Он слушал этот путаный полудетский лепет, в котором еще дрожали слезы, но сквозила и детская надежда, когда она говорила – «матушка Агния попросит». Говорила с особенной лаской, нежно – «Агния», со вздохом. Он так же, ласково, невольно перенимая тон, как говорят с детьми взрослые, радуясь, что не случилось «непоправимого», сказал ей, что все устроится, что, «конечно, матушка Агния попросит и двести рублей найдутся…» – и тут, в стороне Страстного, вправо от них, ударили. «Пускают…» – сказала она робко и встала, чтобы идти на звон. Но он удержал ее.
– Я хочу вам помочь. Вам надо разделаться с хозяином, получить жалованье и паспорт, – сказал он ей. – Вот моя карточка, я живу тут недалеко. Если что будет нужно, зайдите ко мне, я заявлю в полицию, и…
Она поблагодарила и сказала, что матушка Агния заступится, сходит сама к хозяину.
– Я испугалась, что такой господин так для меня стараются, – рассказывала Дарья Ивановна, – из-за девчонки-золотошвейки, да еще наш хозяин начнет позорить, а он ругатель… и что подумают про меня, что такой господин вступился…
Но он заставил ее взять карточку – мало ли что случится. А Страстной благовестил и звал. Она быстро пошла в рассвете. Он догнал ее и сказал, что дойдет с ней до монастыря, проводит. Она стала просить, чтобы не провожал: «Матушка Виринея нехорошо подумает, вратарница…» И тут он ее увидел: смутные, при рассвете, очертания девичьего лица, детские совсем губы, девственно-нежный подбородок, молящие, светлые глаза. На него повеяло с ее бледного, полудетского лица кротостью, чистотой и лаской. Он подумал: «Юная, милая какая!» Она поблагодарила его за доброту – «так обошлись со мной…», – в голосе задрожали слезы, – и пошла через площадь к монастырю. Он стоял у конца бульвара, следил за ней. Рассвет вливался, розовели стены монастыря. Было видно, как в святые ворота, под синий огонек фонарика-лампады, одиноко вошла она. Он почувствовал возвращавшуюся тоску свою.
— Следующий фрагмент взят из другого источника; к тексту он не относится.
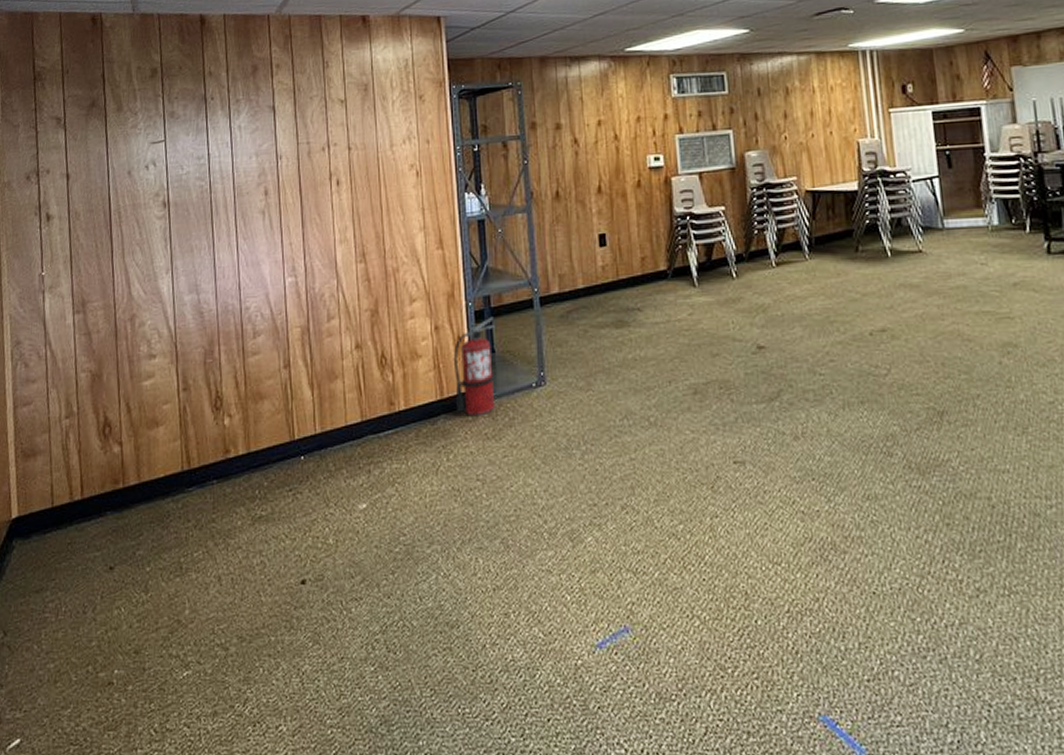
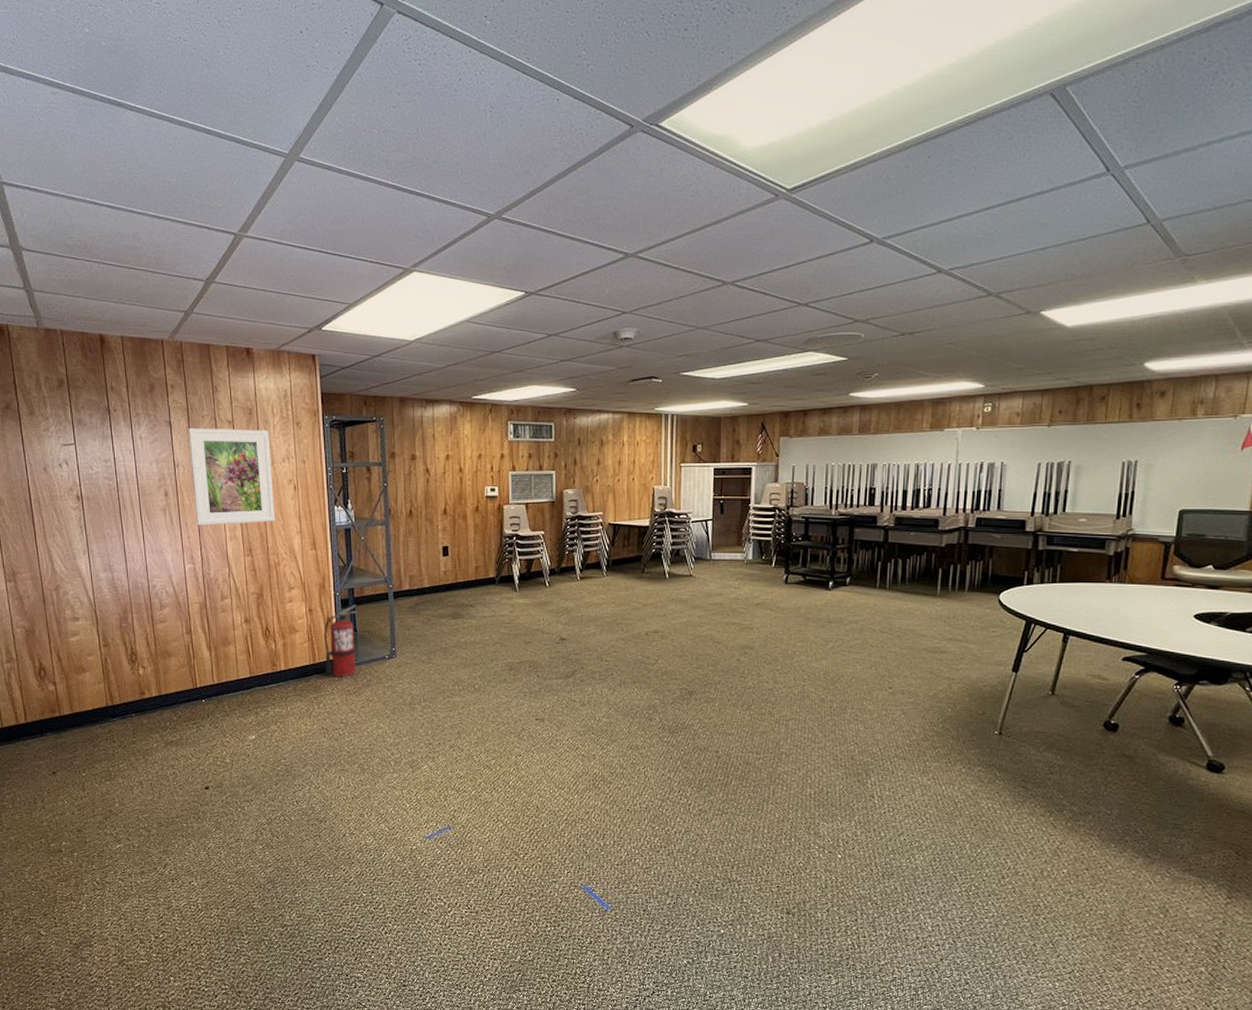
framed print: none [295,107,394,228] -> present [189,428,275,525]

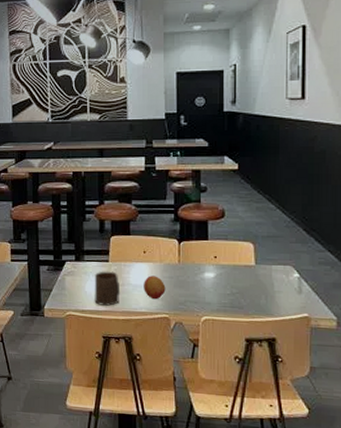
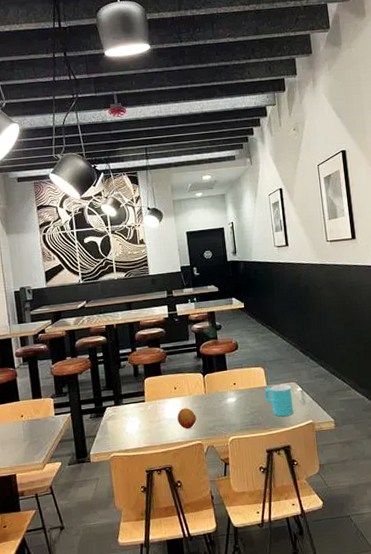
cup: present [94,271,121,306] -> none [133,410,158,443]
cup: none [251,266,286,304] -> present [264,384,294,417]

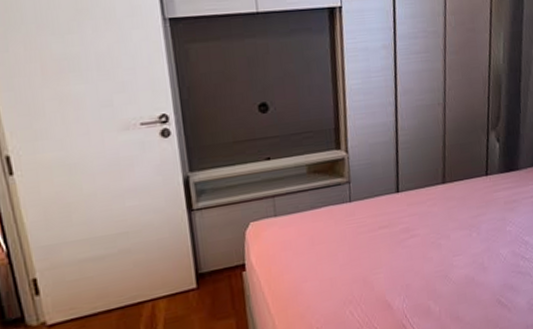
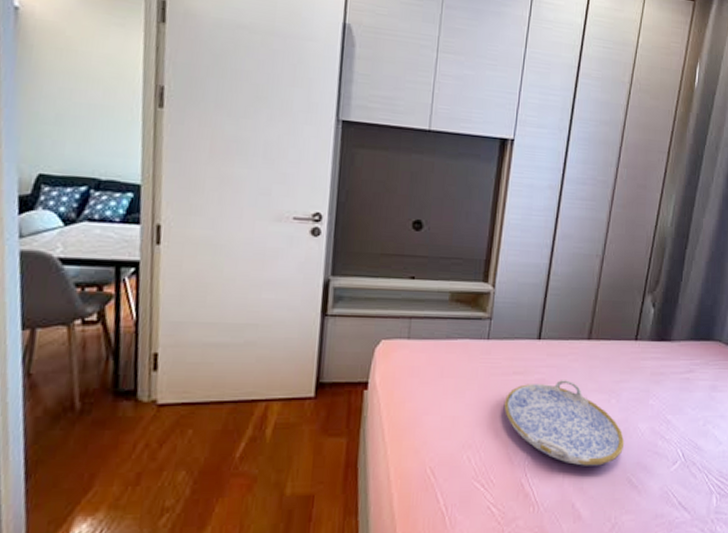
serving tray: none [375,224,490,299] -> present [504,380,625,466]

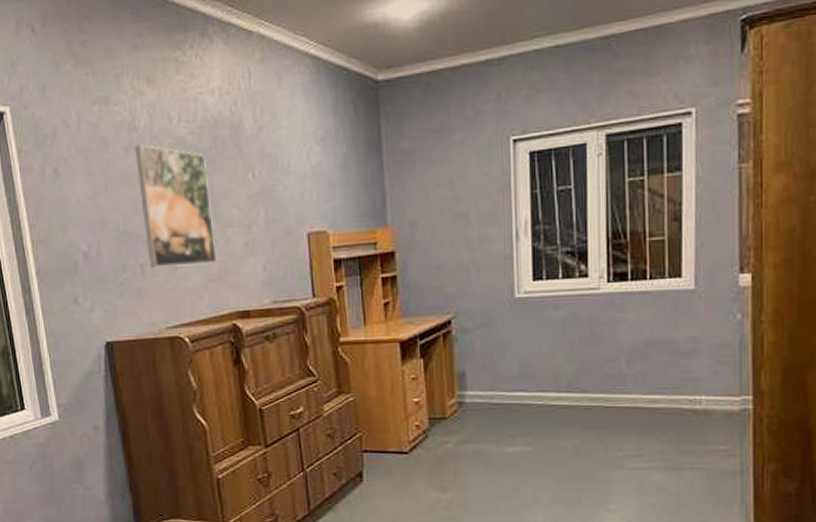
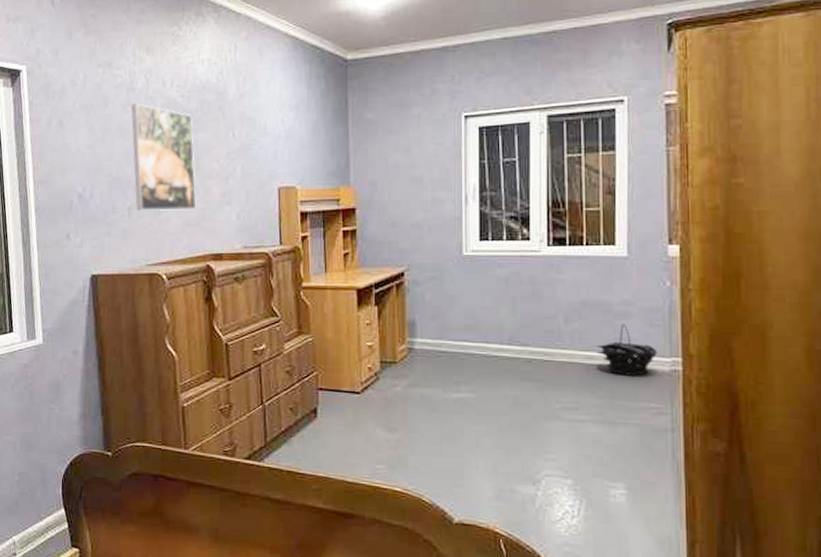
basket: none [662,362,727,418] -> present [597,323,658,376]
Домой… Чтобы вернуть то светлое, что почувствовал он в себе на ночном бульваре, что вдруг пропало, как только она ушла, он перешел площадь и, раздумчиво постояв, вошел в монастырские ворота.
Он узнал широкий настил из плит – в детстве бывал тут с матерью, – занесенные снегом цветники и с чувством неловкости и ненужности того, что делает, вошел в теплый и полутемный храм, пропитанный душно ладаном. Глубоко впереди, перед смутным иконостасом, теплилась одиноко свечка. Тонкий девичий голос скорбно вычитывал молитвы. Он прислонился к стене и озирался, не понимая, зачем он зашел сюда. И увидал ее: она горячо молилась, на коленях. Тут хорошо запели, – словно пел один нежный, хрустальный голос: пели такое знакомое, забытое – когда-то и он пел это в церковном хоре, у Сретенья: «Чертог Твой вижду, Спасе мой, украшенный… и одежды не имам, да вниду в онь…» Он слушал, не без волнения, как повторили слева, мысленно пропел сам: «Просвети одеяние души моея, Светода-вче…» – рассеянно перекрестился, думая: «А хорошо, о-чень хорошо», – и под зоркими взглядами монахинь вышел на свежий воздух.